Informed by Cancer Stem Cells of Solid Tumors: Advances in Treatments Targeting Tumor-Promoting Factors and Pathways

Abstract

Cancer stem cells (CSCs) represent a subpopulation within tumors that promote cancer progression, metastasis, and recurrence due to their self-renewal capacity and resistance to conventional therapies. CSC-specific markers and signaling pathways highly active in CSCs have emerged as a promising strategy for improving patient outcomes. This review provides a comprehensive overview of the therapeutic targets associated with CSCs of solid tumors across various cancer types, including key molecular markers aldehyde dehydrogenases, CD44, epithelial cellular adhesion molecule, and CD133 and signaling pathways such as Wnt/β-catenin, Notch, and Sonic Hedgehog. We discuss a wide array of therapeutic modalities ranging from targeted antibodies, small molecule inhibitors, and near-infrared photoimmunotherapy to advanced genetic approaches like RNA interference, CRISPR/Cas9 technology, aptamers, antisense oligonucleotides, chimeric antigen receptor (CAR) T cells, CAR natural killer cells, bispecific T cell engagers, immunotoxins, drug-antibody conjugates, therapeutic peptides, and dendritic cell vaccines. This review spans developments from preclinical investigations to ongoing clinical trials, highlighting the innovative targeting strategies that have been informed by CSC-associated pathways and molecules to overcome therapeutic resistance. We aim to provide insights into the potential of these therapies to revolutionize cancer treatment, underscoring the critical need for a multi-faceted approach in the battle against cancer. This comprehensive analysis demonstrates how advances made in the CSC field have informed significant developments in novel targeted therapeutic approaches, with the ultimate goal of achieving more effective and durable responses in cancer patients.

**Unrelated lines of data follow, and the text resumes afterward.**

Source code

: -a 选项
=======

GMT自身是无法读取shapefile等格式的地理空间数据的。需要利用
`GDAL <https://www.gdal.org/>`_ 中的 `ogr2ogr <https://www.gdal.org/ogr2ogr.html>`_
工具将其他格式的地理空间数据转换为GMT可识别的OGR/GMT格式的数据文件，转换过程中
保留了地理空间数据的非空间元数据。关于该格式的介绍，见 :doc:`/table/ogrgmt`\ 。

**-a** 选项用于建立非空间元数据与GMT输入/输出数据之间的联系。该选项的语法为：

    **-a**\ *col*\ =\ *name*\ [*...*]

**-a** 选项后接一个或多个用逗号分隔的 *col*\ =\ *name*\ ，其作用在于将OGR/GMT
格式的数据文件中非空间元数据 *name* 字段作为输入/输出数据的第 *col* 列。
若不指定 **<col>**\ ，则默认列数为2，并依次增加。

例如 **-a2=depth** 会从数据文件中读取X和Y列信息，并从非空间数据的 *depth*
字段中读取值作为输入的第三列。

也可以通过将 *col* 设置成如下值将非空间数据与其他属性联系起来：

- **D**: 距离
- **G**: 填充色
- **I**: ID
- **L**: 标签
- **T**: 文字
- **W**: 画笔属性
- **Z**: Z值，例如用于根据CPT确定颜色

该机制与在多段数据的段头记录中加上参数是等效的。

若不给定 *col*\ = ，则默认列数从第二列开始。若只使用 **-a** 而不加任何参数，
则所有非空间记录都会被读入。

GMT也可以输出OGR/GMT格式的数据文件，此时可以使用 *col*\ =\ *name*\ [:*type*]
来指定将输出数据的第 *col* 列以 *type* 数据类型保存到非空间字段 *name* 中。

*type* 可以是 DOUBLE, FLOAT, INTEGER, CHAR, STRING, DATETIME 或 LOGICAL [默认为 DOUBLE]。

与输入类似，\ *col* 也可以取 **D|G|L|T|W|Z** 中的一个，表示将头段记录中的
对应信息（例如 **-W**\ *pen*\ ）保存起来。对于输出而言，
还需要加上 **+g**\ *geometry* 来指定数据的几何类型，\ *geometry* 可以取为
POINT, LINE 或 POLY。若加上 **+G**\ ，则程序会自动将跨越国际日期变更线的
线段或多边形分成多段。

Keywords: cancer stem cells; clinical trial; marker; target; therapeutic.

Figure 1

Cellular localization of CSC markers, pathways, and factors associated with CSCs in solid tumors as therapeutic targets. Schematic representation depicting the intracellular and membrane-bound distribution of key CSC markers, pathways, and factors associated with CSCs ALDH1A1, ALDH1A3, ALDH2, ALDH3A1, EpCAM, CD44, CD133, CD55, CXCR4, SOX2, Notch, Nanog, and SHH. Arrows depict signaling pathway intermediates.

Figure 2

Notch signaling pathway and therapeutic interventions. Schematic representation depicting the therapeutic targets of the Notch signaling pathway. Delta-like ligand binding to the Notch receptor results in proteolytic cleavage of the Notch receptor, catalyzed by ADAM metalloproteases and γ-secretase to release the Notch intracellular domain. DLL: Delta-like ligand, NICD: Notch intracellular domain, ADAM17: A disintegrin and metalloproteinase 17, MAML: mastermind-like, CSL: CFB1/RBPJκ/Su(H)/LAG-1.

Figure 3

Therapeutic targets of the Wnt/β-catenin signaling pathway. Wnt ligands are activated by porcupine-mediated lipid modification and bind to Frizzled receptors and LRP co-receptors. R-spondin binding to Lgr receptors enhances Wnt signaling by sequestering ZNRF3 and RNF43 to stabilize the Wnt/Fzd interaction. Activation of the Fzd/LRP receptor complex leads to the recruitment and activation of Disheveled. In turn, Disheveled inhibits the β-catenin destruction complex. β-catenin translocates to the nucleus, where it displaces TBL1-containing corepressor complexes from TCF/LEF transcription factors to allow the transcription of target genes. CBP is recruited to the promoter regions of Wnt target genes. PORCN: Porcupine, Wnt: wingless-related integration site, LRP: low-density lipoprotein receptor-related protein, ZNRF3: zinc and ring finger 3, RNF43: ring finger protein 43, Lgr: leucine-rich repeat-containing G protein-coupled receptor, RSPO: R-spondin, GSK-3β: glycogen synthase kinase-3β, Axin: axis inhibition protein, APC: adenomatous polyposis coli, CK1α: casein kinase 1 α, TBL1: transducin beta-like 1, TCF/LEF: T-cell factor/lymphoid enhancer factor, CBP: CREB-binding protein.

Figure 4

Therapeutic targets in the HH signaling pathway. Hedgehog ligands bind to Patched on the surface of target cells, relieving Patched-mediated inhibition of Smoothened. Activated Smoothened leads to activation of the Gli family of transcription factor, which promotes the expression of target genes. PTCH: Patched, SMO: smoothened, GLI1: Glioma-associated oncogene homolog 1.